Segundo as AIJEs, a “conduta predatória” do PL, que submeteu as mulheres pretas ao “abandono material”, acabou por transformar em fictícias as candidaturas delas, o que configura fraude eleitoral.
“A agremiação partidária demandada empreendeu intensa e contundente discriminação em desfavor das suas filiadas mulheres negras, subtraindo delas o aporte base, para que pudessem disputar o certame seletivo eleitoral, com o mínimo de dignidade e condição de competitividade, transformando-as em concorrentes fictícias (…)”, diz uma das ações.
Daí o pedido das AIJEs para que o caso seja enviado para o ajuizamento de ação penal pelo Ministério Público, uma vez que o fato de o partido ter negado recursos às candidatas negras configuraria, também, delito de violência política contra a mulher.
A discriminação contra as mulheres atingiu, também, a distribuição do tempo da propaganda eleitoral gratuita. 72,22% dos programas televisivos dos candidatos a deputado federal, veiculados no período da tarde, por exemplo, beneficiaram homens, e apenas 27,77%, as mulheres. Situação semelhante ao registrado no período noturno: 71,06% dos programas com homens, e 28,94%, com mulheres.

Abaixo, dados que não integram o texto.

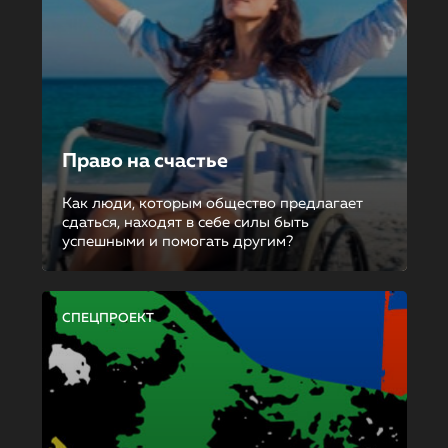
Право на счастье
Как люди, которым общество предлагает
сдаться, находят в себе силы быть
успешными и помогать другим?
СПЕЦПРОЕКТ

Nos programas de rádio, veiculados pela manhã e à tarde, 71,12% beneficiaram homens, e 28,88%, mulheres. A desigualdade atingiu, principalmente, as mulheres pretas. A propaganda televisiva para deputado estadual, na parte da tarde, beneficiou 81,25% de mulheres brancas, e 18,75% de pardas. À noite, situação semelhante: 82,35% eram brancas, 17,64% eram pardas. Nos programas matutinos de rádio, 76,92% das beneficiadas eram brancas, e 23,08%, pardas. À tarde, 85,72% das mulheres eram brancas, e 14,28%, pardas.